_EXERCISE MATERIAL_.
========
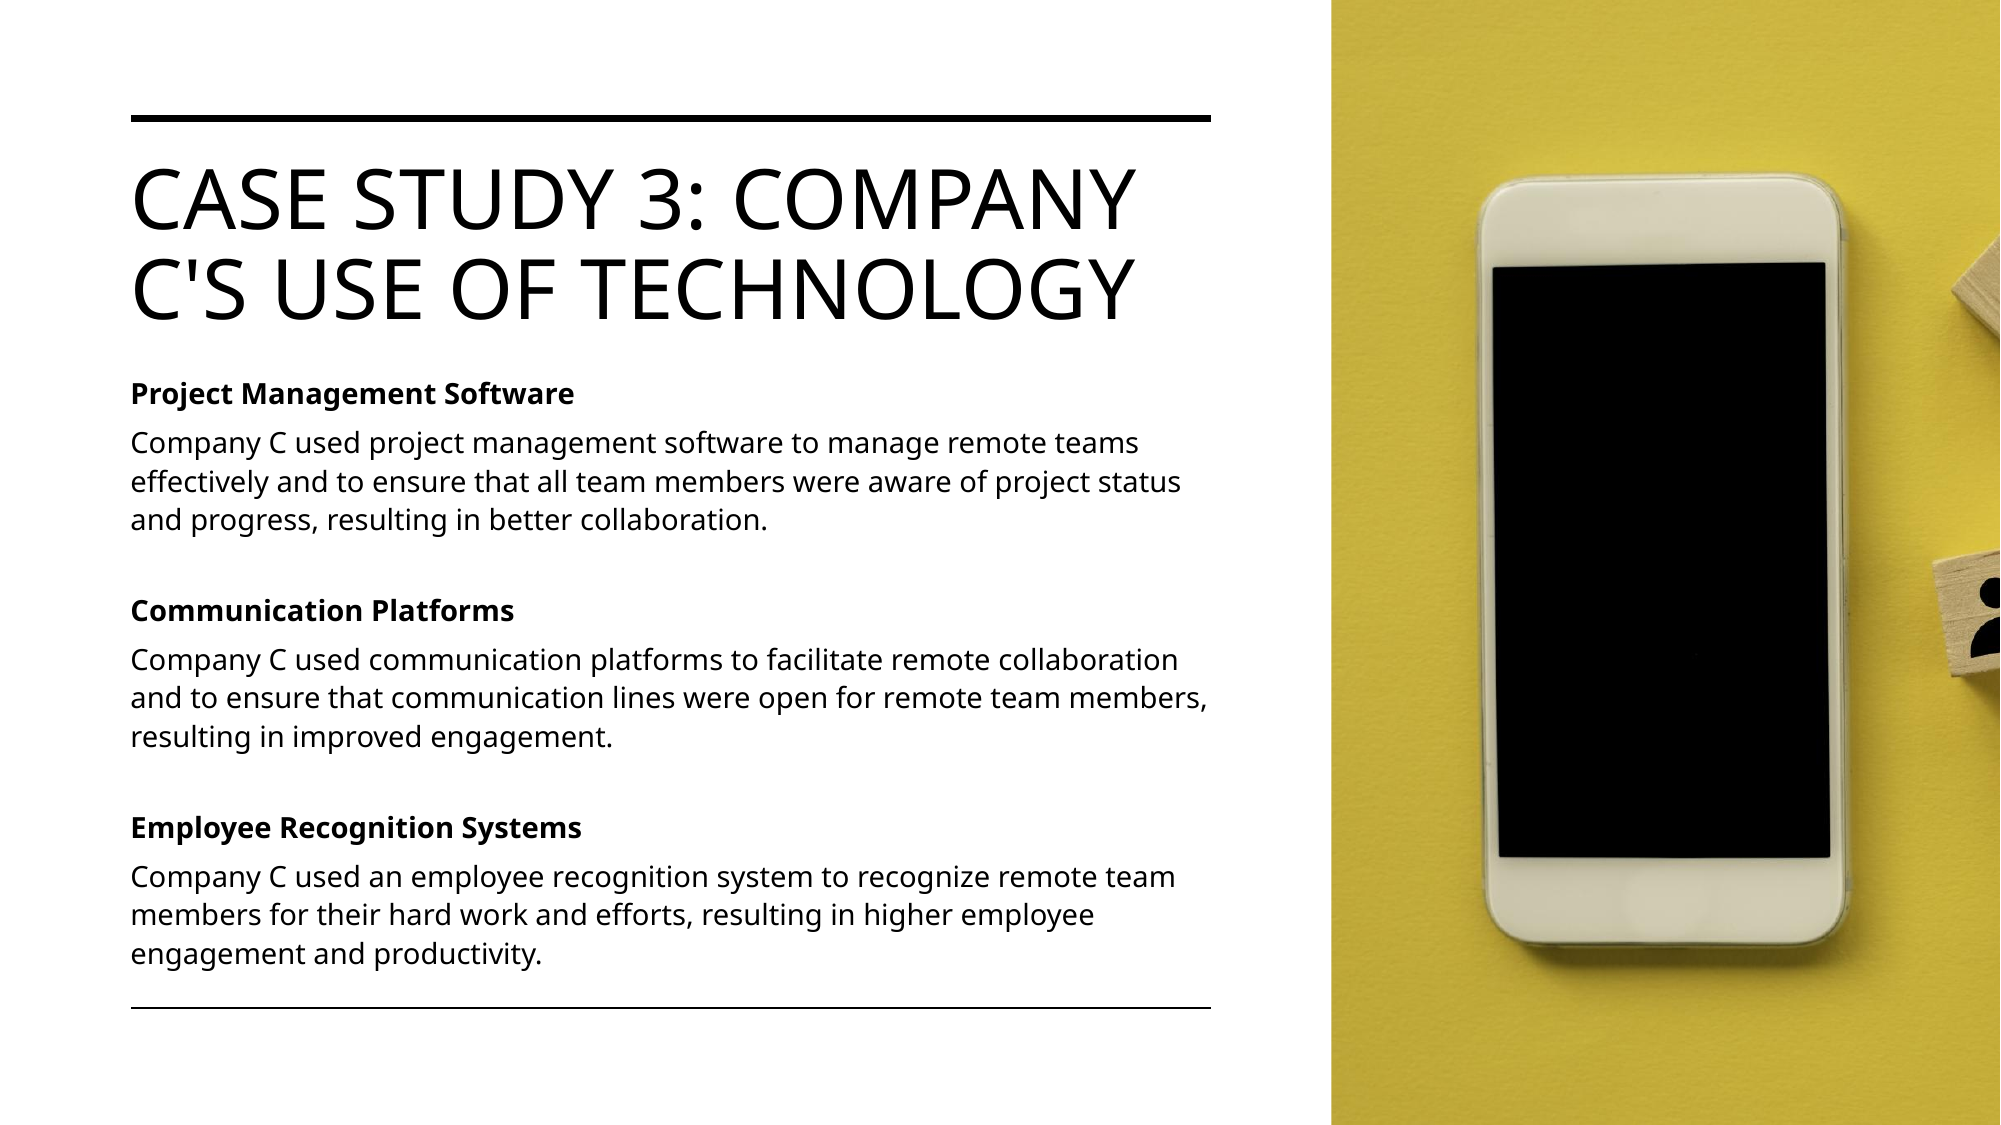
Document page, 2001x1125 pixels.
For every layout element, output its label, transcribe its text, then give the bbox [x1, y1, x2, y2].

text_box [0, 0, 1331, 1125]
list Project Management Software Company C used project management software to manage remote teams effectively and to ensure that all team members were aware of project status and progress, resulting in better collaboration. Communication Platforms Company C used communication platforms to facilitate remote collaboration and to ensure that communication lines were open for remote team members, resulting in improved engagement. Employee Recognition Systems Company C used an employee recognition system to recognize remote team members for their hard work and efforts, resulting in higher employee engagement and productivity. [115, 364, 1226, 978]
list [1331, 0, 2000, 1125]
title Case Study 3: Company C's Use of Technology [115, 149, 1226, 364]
========
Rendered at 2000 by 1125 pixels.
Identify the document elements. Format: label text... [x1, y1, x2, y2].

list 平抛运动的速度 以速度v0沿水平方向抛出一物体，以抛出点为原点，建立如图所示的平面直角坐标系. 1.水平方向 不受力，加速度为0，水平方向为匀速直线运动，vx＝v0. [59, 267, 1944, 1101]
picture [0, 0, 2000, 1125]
========
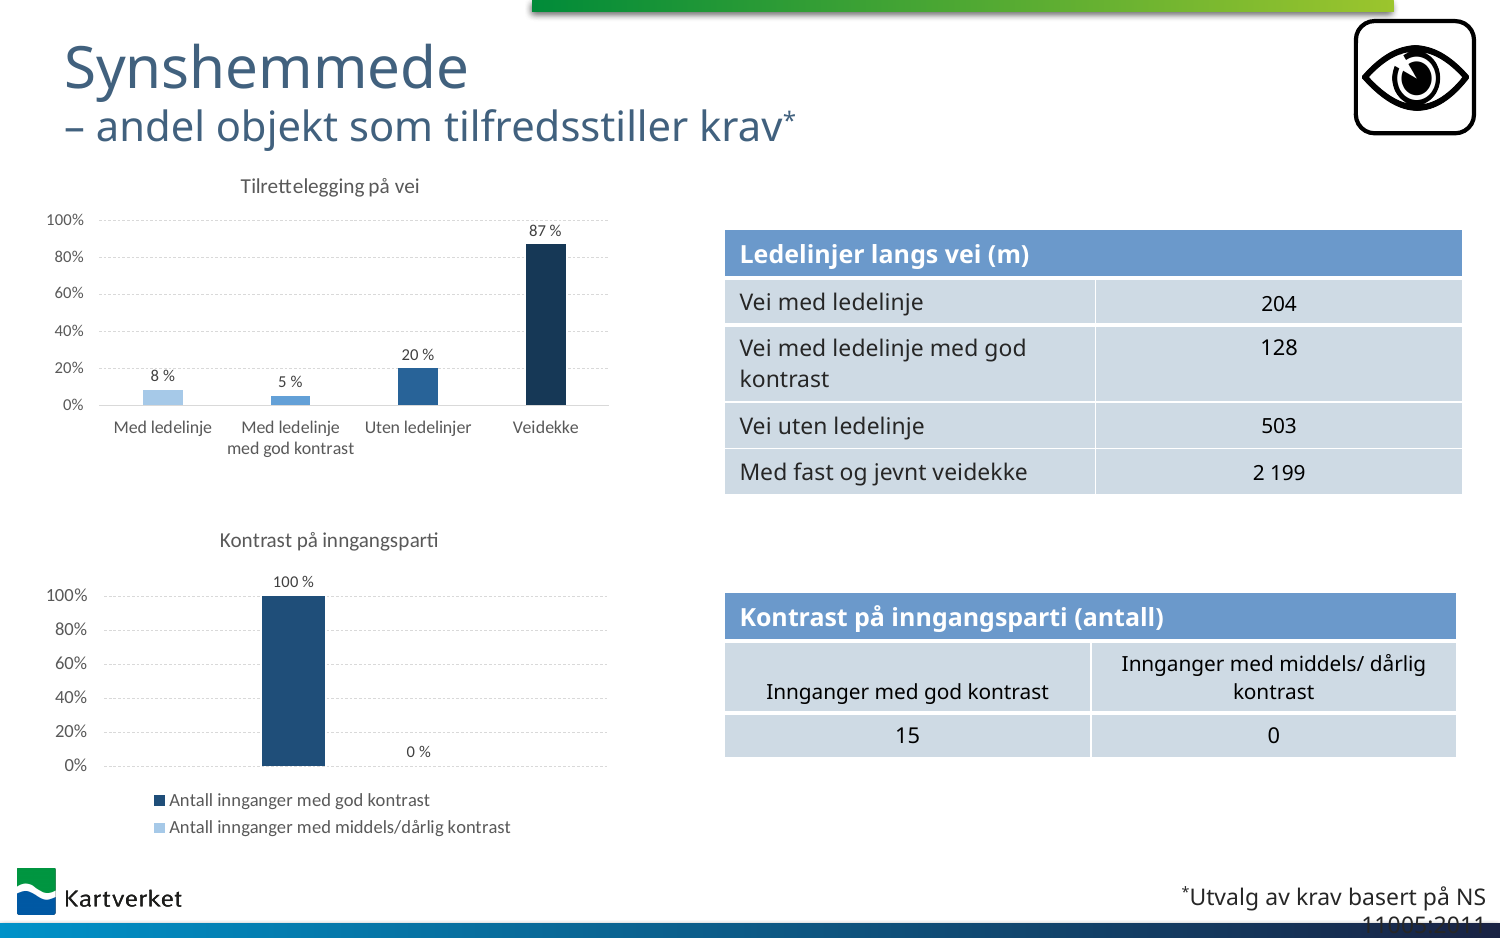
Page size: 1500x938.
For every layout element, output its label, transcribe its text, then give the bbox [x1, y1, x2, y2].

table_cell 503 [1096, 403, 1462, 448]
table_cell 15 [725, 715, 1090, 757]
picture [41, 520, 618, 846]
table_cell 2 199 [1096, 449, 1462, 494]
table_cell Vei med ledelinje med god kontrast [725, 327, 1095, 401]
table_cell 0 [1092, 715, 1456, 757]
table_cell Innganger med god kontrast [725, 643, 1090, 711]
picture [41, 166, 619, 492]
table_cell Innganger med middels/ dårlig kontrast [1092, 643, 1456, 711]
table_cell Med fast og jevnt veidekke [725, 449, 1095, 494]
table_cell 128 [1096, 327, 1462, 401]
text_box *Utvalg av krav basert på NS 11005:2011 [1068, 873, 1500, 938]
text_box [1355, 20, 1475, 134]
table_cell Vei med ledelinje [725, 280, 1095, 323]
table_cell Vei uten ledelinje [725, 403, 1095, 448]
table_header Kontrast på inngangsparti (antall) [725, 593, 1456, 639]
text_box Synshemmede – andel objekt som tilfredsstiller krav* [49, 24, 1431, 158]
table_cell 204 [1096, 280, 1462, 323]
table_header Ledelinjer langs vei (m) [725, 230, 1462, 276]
========
_WHAT TO PRODUCE_.
Find how many lines above include "pixels"; reply with the number only.

_RESPONSE TO THE EXERCISE_.
2